The report promotes the idea that dads should spend some time being primary caregivers rather than staying in the auxiliary support mode. It is, however, problematic for fathers to juggle work and family time, especially since few US employers offer paid family leave for mothers or fathers.
“Fathers really have a quite impressive impact on their children’s health, including how well they do in school, how well they get along with friends, and whether children run into problems like substance abuse or delinquency,” said Yogman. “Pediatricians can encourage fathers to get involved; one way is to write a prescription for dad with doctor’s orders: ‘Play with your baby every day.’”
Michelle Stein, reporting for BabyCenter, offers some nifty tidbits about Millennial fathers. The rate of dads who have complete or partial shopping responsibility for the children’s or household products is 72%. Almost 60% put their families before their work. And roughly 50% of today’s fathers said they would bypass a promotion at work if it meant they would have less time with their family.

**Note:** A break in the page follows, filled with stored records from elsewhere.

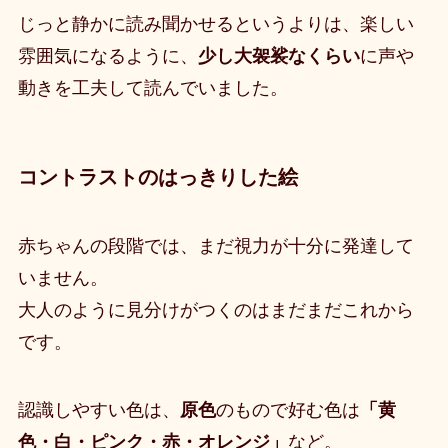
じっと静かに読み聞かせるというよりは、楽しい
雰囲気になるように、
少し大袈裟なくらい
に声や
動きを工夫して読んでいました
。
コントラストのはっきりした絵
赤ちゃんの段階では、まだ視力が十分に発達して
いません。
大人のように見分けがつくのはまだまだこれから
です。
認識しやすい色は、
原色
のもので好む色は
「黄
色・白・ピンク・赤・オレンジ」
など
。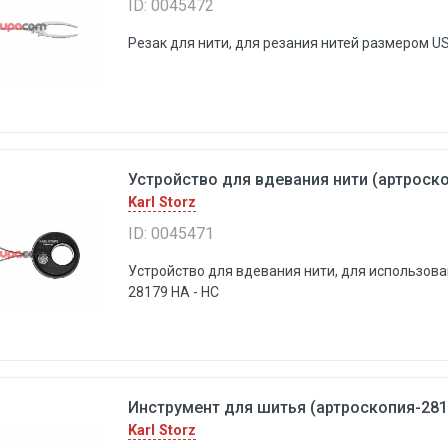
ID: 0045472
Резак для нити, для резания нитей размером U
Устройство для вдевания нити (артроско
Karl Storz
ID: 0045471
Устройство для вдевания нити, для использов
28179 НА - НС
Инструмент для шитья (артроскопия-2817
Karl Storz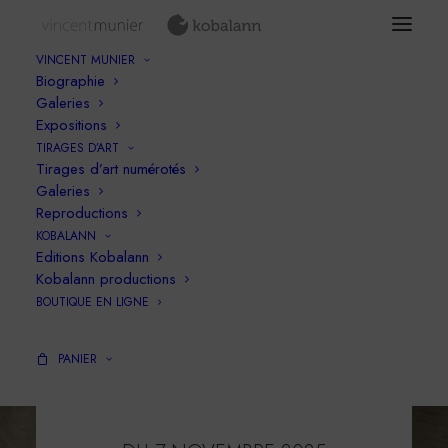
VINCENT MUNIER
Biographie
Galeries
Expositions
TIRAGES D’ART
Tirages d’art numérotés
Galeries
Reproductions
KOBALANN
Editions Kobalann
Kobalann productions
BOUTIQUE EN LIGNE
PANIER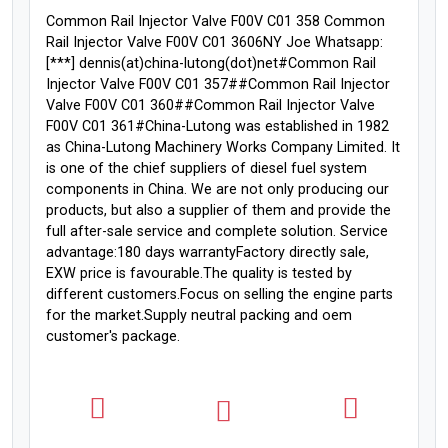
Common Rail Injector Valve F00V C01 358 Common
Rail Injector Valve F00V C01 3606NY Joe Whatsapp:
[***] dennis(at)china-lutong(dot)net#Common Rail
Injector Valve F00V C01 357##Common Rail Injector
Valve F00V C01 360##Common Rail Injector Valve
F00V C01 361#China-Lutong was established in 1982
as China-Lutong Machinery Works Company Limited. It
is one of the chief suppliers of diesel fuel system
components in China. We are not only producing our
products, but also a supplier of them and provide the
full after-sale service and complete solution. Service
advantage:180 days warrantyFactory directly sale,
EXW price is favourable.The quality is tested by
different customers.Focus on selling the engine parts
for the market.Supply neutral packing and oem
customer's package.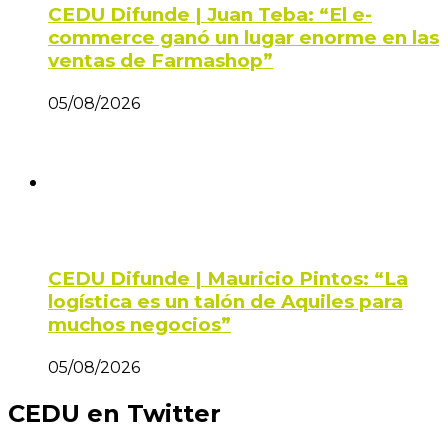
CEDU Difunde | Juan Teba: “El e-
commerce ganó un lugar enorme en las
ventas de Farmashop”
05/08/2026
CEDU Difunde | Mauricio Pintos: “La
logística es un talón de Aquiles para
muchos negocios”
05/08/2026
CEDU en Twitter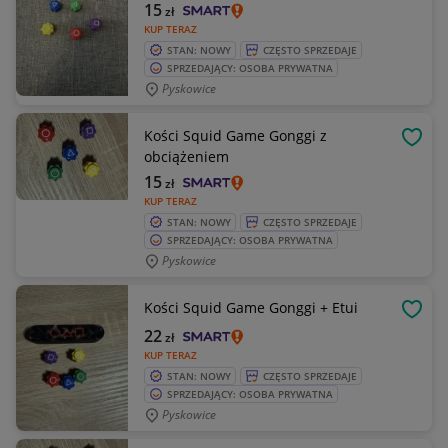
15
zł
KUP TERAZ
STAN: NOWY
CZĘSTO SPRZEDAJE
SPRZEDAJĄCY: OSOBA PRYWATNA
Pyskowice
Kości Squid Game Gonggi z
OBSE
obciążeniem
15
zł
KUP TERAZ
STAN: NOWY
CZĘSTO SPRZEDAJE
SPRZEDAJĄCY: OSOBA PRYWATNA
Pyskowice
Kości Squid Game Gonggi + Etui
OBSE
22
zł
KUP TERAZ
STAN: NOWY
CZĘSTO SPRZEDAJE
SPRZEDAJĄCY: OSOBA PRYWATNA
Pyskowice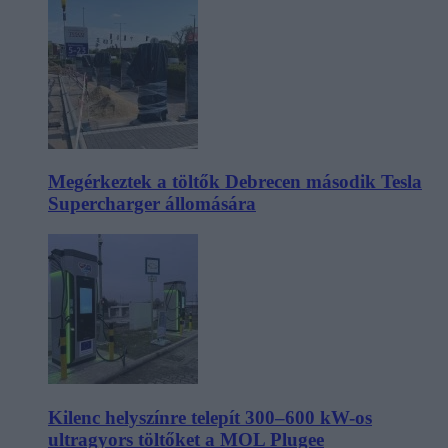
Megérkeztek a töltők Debrecen második Tesla
Supercharger állomására
Kilenc helyszínre telepít 300–600 kW-os
ultragyors töltőket a MOL Plugee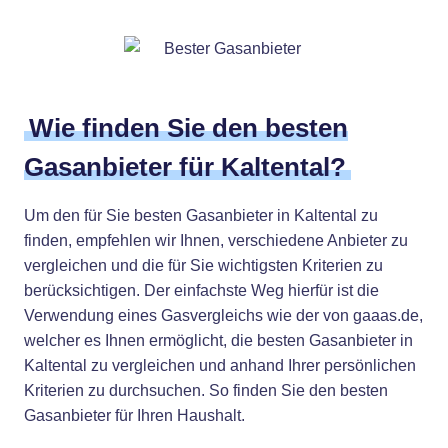
Wie finden Sie den besten
Gasanbieter für Kaltental?
Um den für Sie besten Gasanbieter in Kaltental zu
finden, empfehlen wir Ihnen, verschiedene Anbieter zu
vergleichen und die für Sie wichtigsten Kriterien zu
berücksichtigen. Der einfachste Weg hierfür ist die
Verwendung eines Gasvergleichs wie der von gaaas.de,
welcher es Ihnen ermöglicht, die besten Gasanbieter in
Kaltental zu vergleichen und anhand Ihrer persönlichen
Kriterien zu durchsuchen. So finden Sie den besten
Gasanbieter für Ihren Haushalt.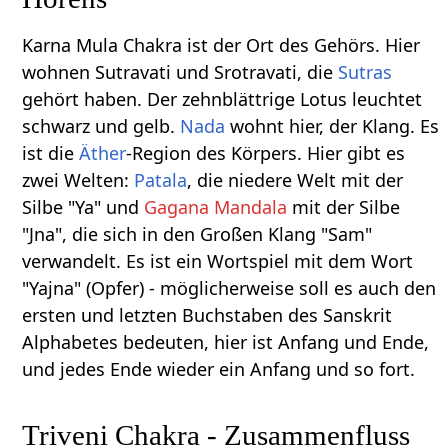
Karna Mula Chakra ist der Ort des Gehörs. Hier
wohnen Sutravati und Srotravati, die
Sutras
gehört haben. Der zehnblättrige Lotus leuchtet
schwarz und gelb.
Nada
wohnt hier, der Klang. Es
ist die
Äther
-Region des Körpers. Hier gibt es
zwei Welten:
Patala
, die niedere Welt mit der
Silbe "Ya" und
Gagana Mandala
mit der Silbe
"Jna", die sich in den Großen Klang "Sam"
verwandelt. Es ist ein Wortspiel mit dem Wort
"Yajna" (Opfer) - möglicherweise soll es auch den
ersten und letzten Buchstaben des Sanskrit
Alphabetes bedeuten, hier ist Anfang und Ende,
und jedes Ende wieder ein Anfang und so fort.
Triveni Chakra - Zusammenfluss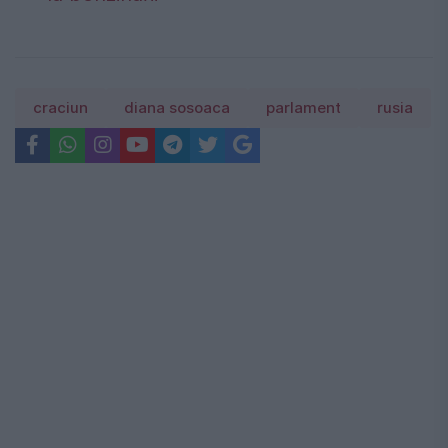
craciun
diana sosoaca
parlament
rusia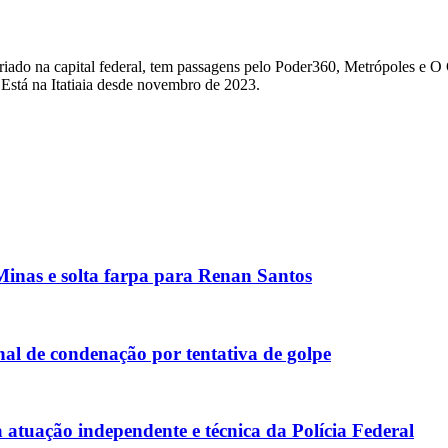
riado na capital federal, tem passagens pelo Poder360, Metrópoles e O
 Está na Itatiaia desde novembro de 2023.
inas e solta farpa para Renan Santos
al de condenação por tentativa de golpe
atuação independente e técnica da Polícia Federal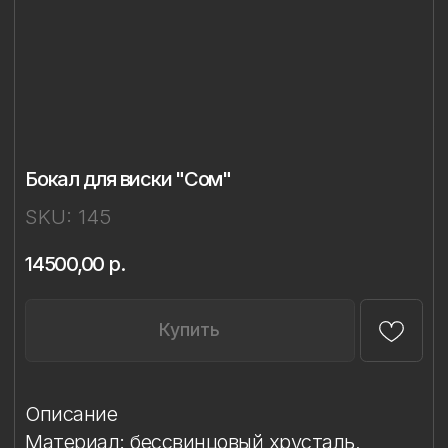
Бокал для виски "Сом"
SKU:
145
14500,00
р.
Купить
Описание
Материал: бессвинцовый хрусталь,
фарфор
Техника: ручное литье, надглазурная
живопись
Объём: 320 мл
Диаметр: 8 см
Высота: 9,4 см
Комплект: 1 бокал в подарочной упаковке
Сертификаты: Бокалы имеют все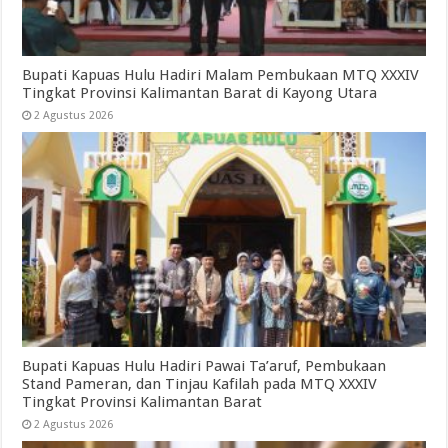
Bupati Kapuas Hulu Hadiri Malam Pembukaan MTQ XXXIV
Tingkat Provinsi Kalimantan Barat di Kayong Utara
2 Agustus 2026
Bupati Kapuas Hulu Hadiri Pawai Ta’aruf, Pembukaan
Stand Pameran, dan Tinjau Kafilah pada MTQ XXXIV
Tingkat Provinsi Kalimantan Barat
2 Agustus 2026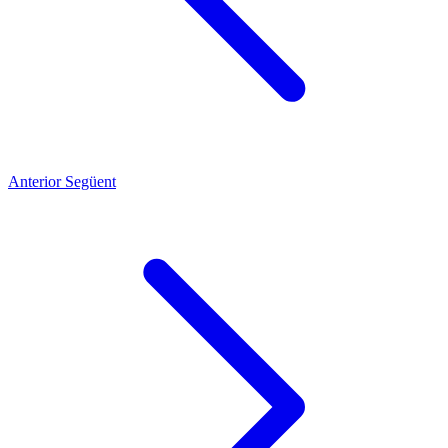
Anterior
Següent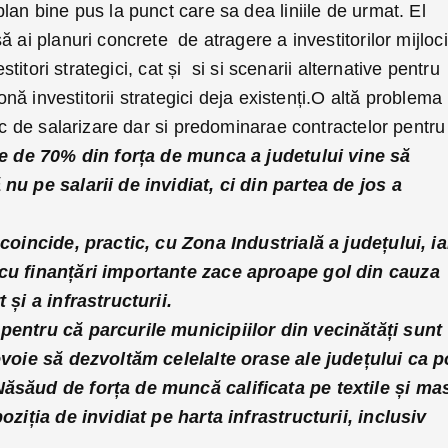
lan bine pus la punct care sa dea liniile de urmat. El
 ai planuri concrete de atragere a investitorilor mijloci
estitori strategici, cat și si si scenarii alternative pentru
zonă investitorii strategici deja existenți.O altă problema
mic de salarizare dar si predominarae contractelor pentru
e de 70% din forța de munca a judetului vine să
nu pe salarii de invidiat, ci din partea de jos a
 coincide, practic, cu Zona Industrială a județului, ia
 cu finanțări importante zace aproape gol din cauza
 și a infrastructurii.
pentru că parcurile municipiilor din vecinătăți sunt
evoie să dezvoltăm celelalte orase ale județului ca p
ăsăud de forța de muncă calificata pe textile și ma
oziția de invidiat pe harta infrastructurii, inclusiv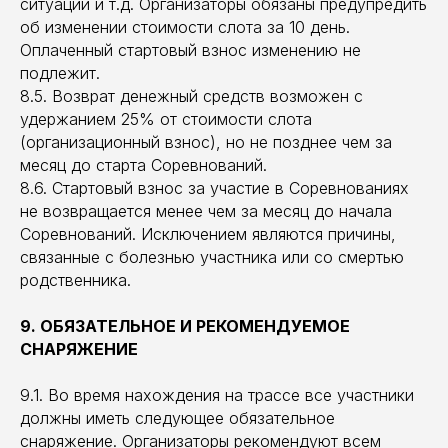
ситуации и т.д. Организаторы обязаны предупредить
об изменении стоимости слота за 10 день.
Оплаченный стартовый взнос изменению не
подлежит.
8.5. Возврат денежный средств возможен с
удержанием 25% от стоимости слота
(организационный взнос), но не позднее чем за
месяц до старта Соревнований.
8.6. Стартовый взнос за участие в Соревнованиях
не возвращается менее чем за месяц до начала
Соревнований. Исключением являются причины,
связанные с болезнью участника или со смертью
родственника.
9. ОБЯЗАТЕЛЬНОЕ И РЕКОМЕНДУЕМОЕ
СНАРЯЖЕНИЕ
9.1. Во время нахождения на трассе все участники
должны иметь следующее обязательное
снаряжение. Организаторы рекомендуют всем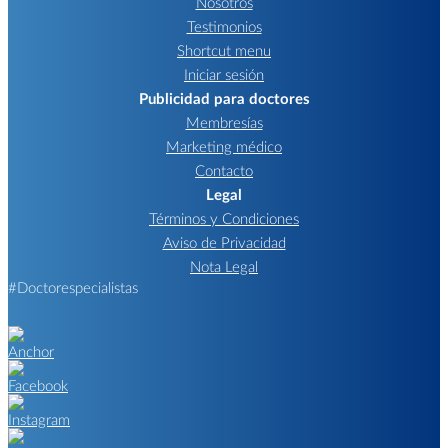
Nosotros
Testimonios
Shortcut menu
Iniciar sesión
Publicidad para doctores
Membresías
Marketing médico
Contacto
Legal
Términos y Condiciones
Aviso de Privacidad
Nota Legal
#Doctorespecialistas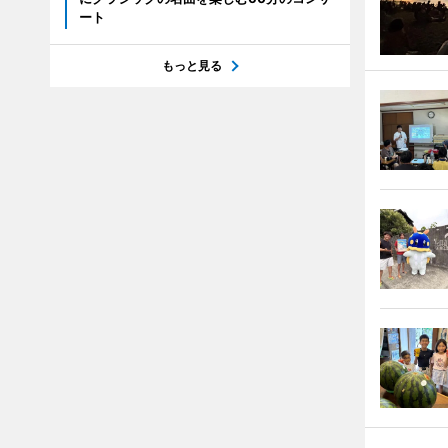
ート
もっと見る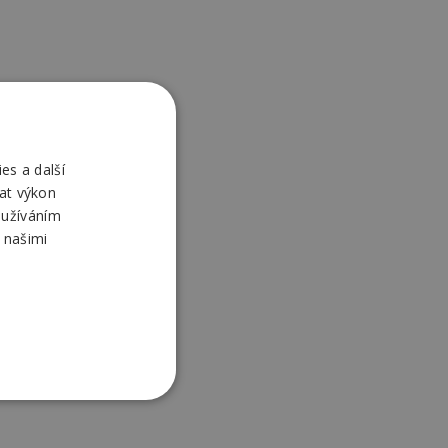
es a další
at výkon
oužíváním
 našimi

Sadly, many children living in poverty also do not have fathers who are engaged, which just makes matters worse for these youngsters, according to The Star-Telegram’s contributor Robert Crosnoe Department of Sociology and a research associate in the Population Research Center at the University of Texas. And dads who break up with their kids’ mothers and continue to have children with multiple partners are apt to have little consistent contact with their kids.
Many young ones who have connected fathers are already financially stable and have entree to high-quality schools. The result is an even wider gap between the haves and the have-nots.
Crosnoe says when looking for an answer to the problem parental leave would be a good place to start. But many fathers who have access to leave do not take it in fear that taking the full leave would jeopardize their jobs.
Also, men less often have a history of participating in parenting tasks. Because of this, parenting is often a subject that has to be taught to males. Quality parenting education programs would be “good for fathers, good for children, and good for society,” noted Crosnoe.
Today’s fathers account for 16% of single parents in the US, which adds up to 1.9 million. The US Census Bureau has determined that there are roughly 200,000 married fathers in America who are stay-at-home dads, reports Megan Daley for The Los Angeles Times.
Yogman said that researchers have found that the levels of oxytocin, often called the love hormone, are affected in males when they participate in exploratory play with their youngsters.